Les effets de la convention d’arbitrage à l’égard des tiers est un grand classique de la littérature juridique en droit de l’arbitrage international. Les solutions retenues par les différents systèmes juridiques reposent sur des fondements extrêmement variés.
En effet, toute la difficulté consiste ici à déterminer l’existence d’un consentement, serait-ce implicite, au recours à l’arbitrage d’une partie non signataire du contrat comportant une clause compromissoire.
S’il est vrai que la volonté des parties, fondement même de l’arbitrage, et la nature conventionnelle de la clause compromissoire imposent le respect du principe de l’effet relatif de la clause compromissoire à l’égard des tiers, il n’en est pas moins vrai que la jurisprudence arbitrale a, depuis fort longtemps considéré, que la volonté des parties de soumettre leurs litiges à l’arbitrage comme mode alternatif de résolution de différends pouvait être déduite de leur comportement.

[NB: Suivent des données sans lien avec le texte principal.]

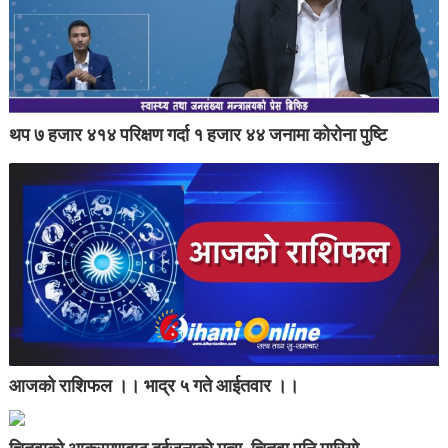
थप ७ हजार ४१४ परिक्षण गर्दा १ हजार ४४ जनामा कोरोना पुष्टि
आजको राशिफल ।। भाद्र ५ गते आईतवार ।।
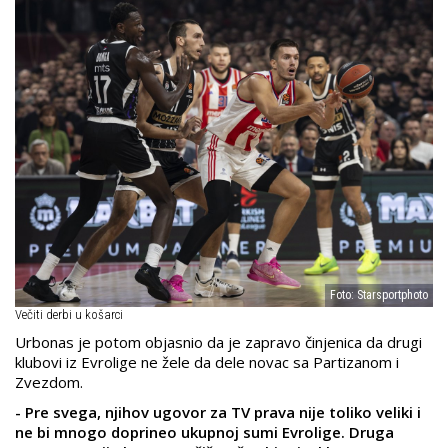
Foto: Starsportphoto
Večiti derbi u košarci
Urbonas je potom objasnio da je zapravo činjenica da drugi
klubovi iz Evrolige ne žele da dele novac sa Partizanom i
Zvezdom.
- Pre svega, njihov ugovor za TV prava nije toliko veliki i
ne bi mnogo doprineo ukupnoj sumi Evrolige. Druga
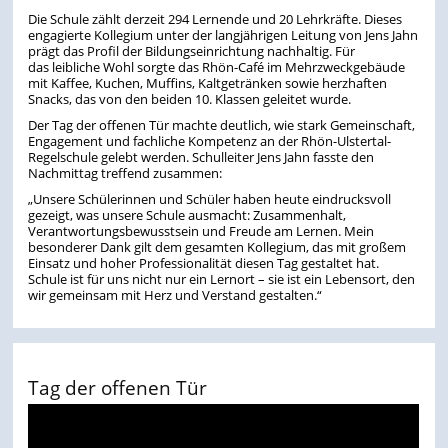
Die Schule zählt derzeit 294 Lernende und 20 Lehrkräfte. Dieses
engagierte Kollegium unter der langjährigen Leitung von Jens Jahn
prägt das Profil der Bildungseinrichtung nachhaltig. Für
das leibliche Wohl sorgte das Rhön-Café im Mehrzweckgebäude
mit Kaffee, Kuchen, Muffins, Kaltgetränken sowie herzhaften
Snacks, das von den beiden 10. Klassen geleitet wurde.
Der Tag der offenen Tür machte deutlich, wie stark Gemeinschaft,
Engagement und fachliche Kompetenz an der Rhön-Ulstertal-
Regelschule gelebt werden. Schulleiter Jens Jahn fasste den
Nachmittag treffend zusammen:
„
Unsere Schülerinnen und Schüler haben heute eindrucksvoll
gezeigt, was unsere Schule ausmacht: Zusammenhalt,
Verantwortungsbewusstsein und Freude am Lernen. Mein
besonderer Dank gilt dem gesamten Kollegium, das mit großem
Einsatz und hoher Professionalität diesen Tag gestaltet hat.
Schule ist für uns nicht nur ein Lernort – sie ist ein Lebensort, den
wir gemeinsam mit Herz und Verstand gestalten.“
Tag der offenen Tür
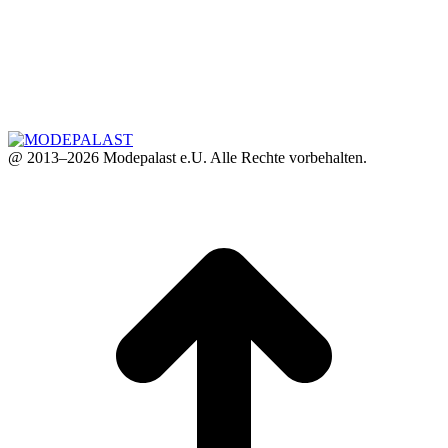
@ 2013–2026 Modepalast e.U. Alle Rechte vorbehalten.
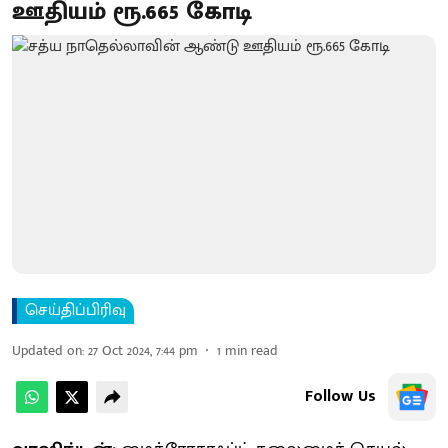
ஊதியம் ரூ.665 கோடி
செய்திப்பிரிவு
Updated on
:
27 Oct 2024, 7:44 pm
1
min read
Follow Us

Les spécialistes de l’arbitrage international savent que, dans la pratique, il ne s’agit nullement d’étendre la clause compromissoire à des tiers, mais de déterminer, au-delà des termes utilisés par les documents contractuels, qui y est véritablement partie et, par voie de conséquence, qui pourrait à l’occasion s’en prévaloir ou éventuellement se la voir opposer.
Autrement dit, l’expérience révèle un décalage assez conséquent entre l’identité des personnes qui figurent dans les documents contractuels et celle des personnes qui exécutent le contrat ou encore celles qui en sont les véritables bénéficiaires. L’exemple des groupes de sociétés est très illustratif.
Pour parer à cette difficulté et rétablir la vérité contractuelle, les arbitres et, dans leur sillage, les juges étatiques admettent l’existence d’un consentement tacite caractérisé par l’attitude de la société mère lors de la phase de la négociation du contrat ou de celle de l’exécution voire même par le comportement de celle-ci lors de la résiliation du contrat.
Ceci est d’autant plus vrai lorsque les arbitres et les juges constatent que la filiale ayant souscrit le contrat contenant la clause compromissoire est entièrement contrôlée par la société mère qui l’a vidée de ses actifs une fois le processus contractuel terminé.
Dans ce cas, les arbitres et les juges considèrent, à juste titre d’ailleurs, que la société mère s’est comportée comme étant une véritable partie au contrat tout en se cachant derrière le voile social érigé par l’illusion d’une filiale créée de toute pièce pour les besoins de la cause. Concrètement, la convention d’arbitrage lui est applicable au même titre que la filiale.
L’arrêt de la Cour d’appel de commerce de Casablanca du 15 janvier 2015 en est un parfait exemple. Les arbitres et la Cour d’appel de commerce de Casablanca ont dressé un constat identique. Ils ont établi sur la base des documents qui leurs avaient été soumis que la société mère a joué un rôle capital lors de la négociation, de l’exécution et de la résiliation du contrat. Pour étayer cette affirmation, la Cour d’appel de commerce de Casablanca précise notamment que :
– La détermination de l’unité de production de l’usine, dont la construction constitue l’objet du litige arbitral, a été décidée par la société mère;
– L’exécution du contrat, principalement la décision relative à la participation dans le capital de la filiale, a été l’œuvre de la société mère;
– La société mère a joué un rôle capital dans le financement du projet en apportant incontestablement son soutien à sa filiale;
– La rupture du contrat a été initiée par la société mère qui a décidé de retirer, pour le compte de sa filiale, la garantie à première demande octroyée par la banque au profit de la société française.
L’ensemble de ces éléments reflète à merveille, aussi bien pour les arbitres que pour la Cour d’appel de commerce de Casablanca, le rôle décisif joué par la société mère tout au long du processus contractuel et justifie, dès lors, la décision de la considérer comme étant partie au contrat et, en toute logique, au litige arbitral qui en découle.
En somme, la signature ne constitue en aucun cas un critère concluant pour déterminer les personnes véritablement liées par la convention d’arbitrage. En revanche, le comportement des personnes, lui, est décisif.
Certes, c’est la première fois que la question de l’extension de la clause compromissoire à une partie non-signataire s’est posée devant une juridiction marocaine. Toutefois, l’admission du principe de l’extension aux personnes non-signataires de la convention d’arbitrage est une pratique extrêmement courante sur le plan international, qu’il s’agisse des pays d’Europe, des Etats Unis ou des pays arabes. Il suffit pour s’en convaincre de constater que la Tunisie, la Libye, l’Égypte, le Liban, la Suisse, la France, les Etats-Unis, l’Angleterre, pour ne citer que ces pays, consacrent, depuis fort longtemps, le principe de l’extension de la convention d’arbitrage aussi bien au niveau de la jurisprudence arbitrale qu’au niveau de la justice étatique.